# YOUR GOAL
Render the text lines of the records below as a numbered list, omitting blank lines and the pictures.

# SUPPLIED RECORDS

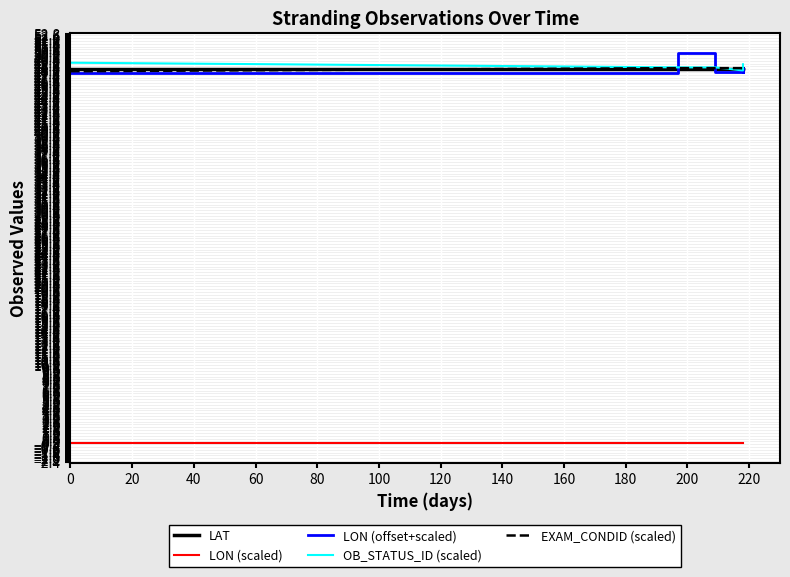

What position from the left is 0?

2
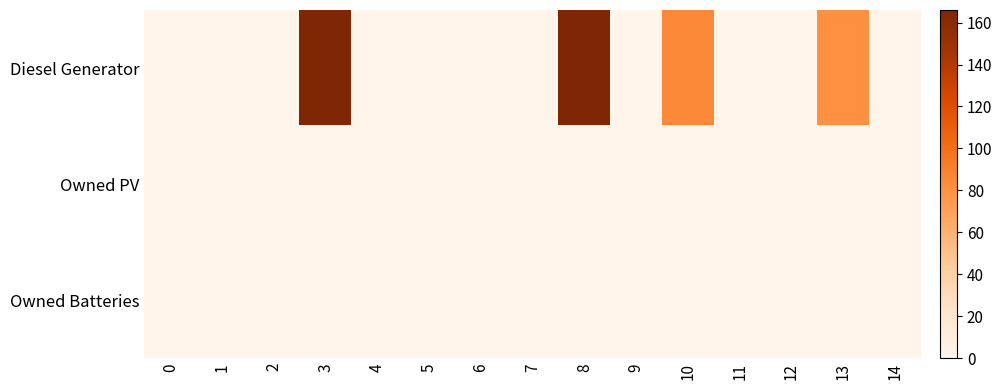

At how many categories does at least one series exceed 64?

4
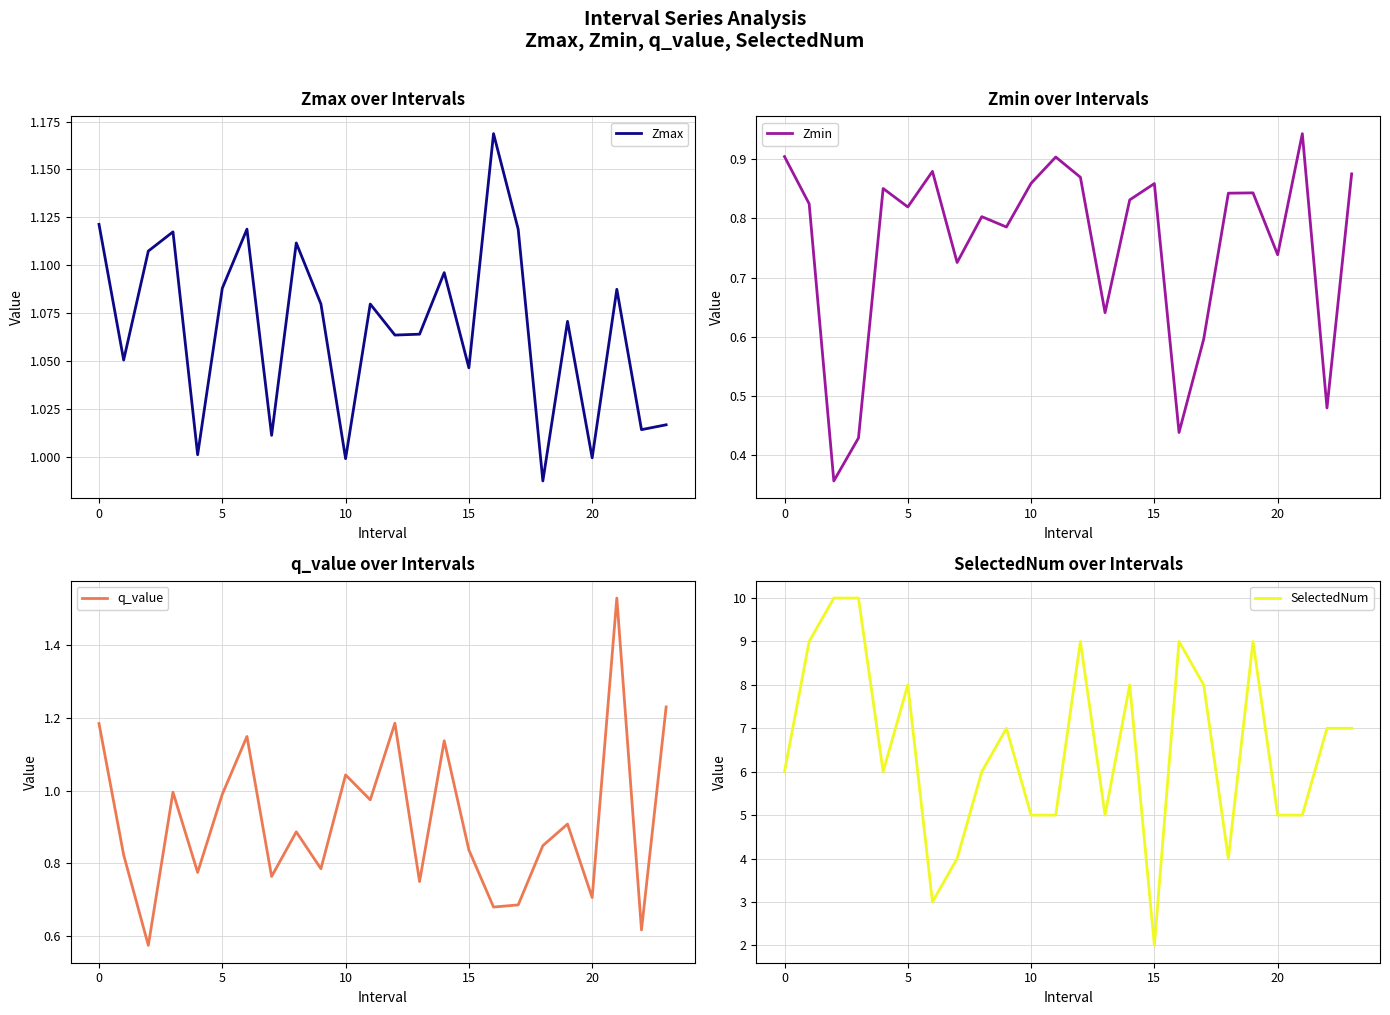

True or false: Zmax has a value of 1.0 at 10.

True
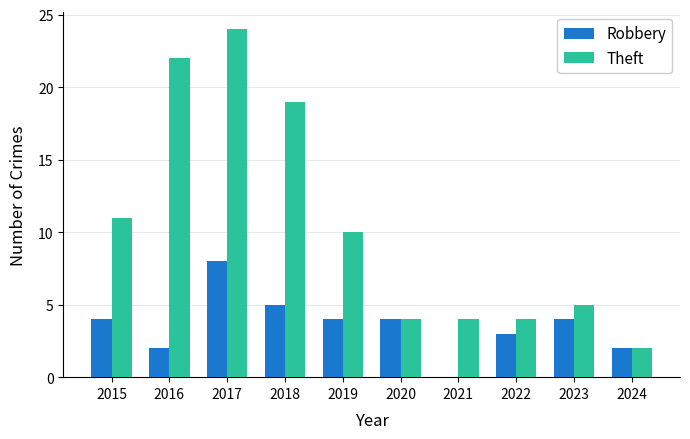

True or false: Theft has a value of 30 at 2018.

False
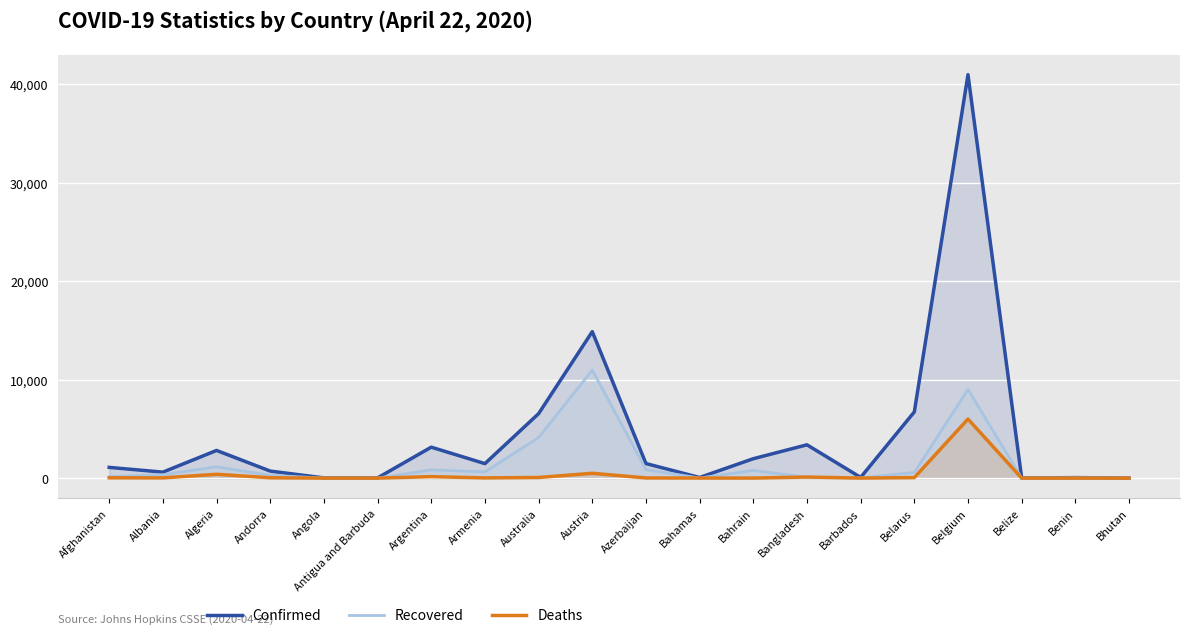

How many series are shown in this chart?

3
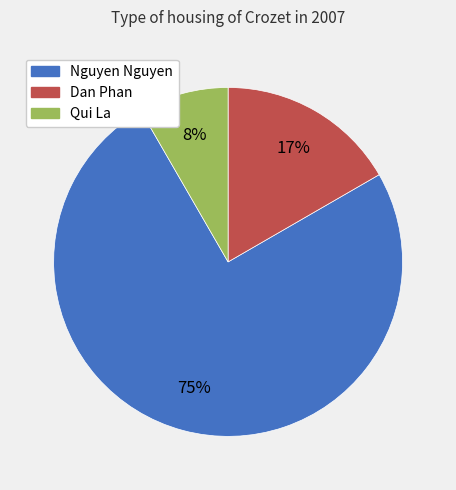

What is the ratio of the value at Qui La to the value at Dan Phan?

0.5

# YOUR RESPONSE
1. What position from the left is 0?
2. 2
3. At how many categories does at least one series exceed 64?
4. 4
5. True or false: Zmax has a value of 1.0 at 10.
6. True
7. True or false: Theft has a value of 30 at 2018.
8. False
9. How many series are shown in this chart?
10. 3
11. What is the ratio of the value at Qui La to the value at Dan Phan?
12. 0.5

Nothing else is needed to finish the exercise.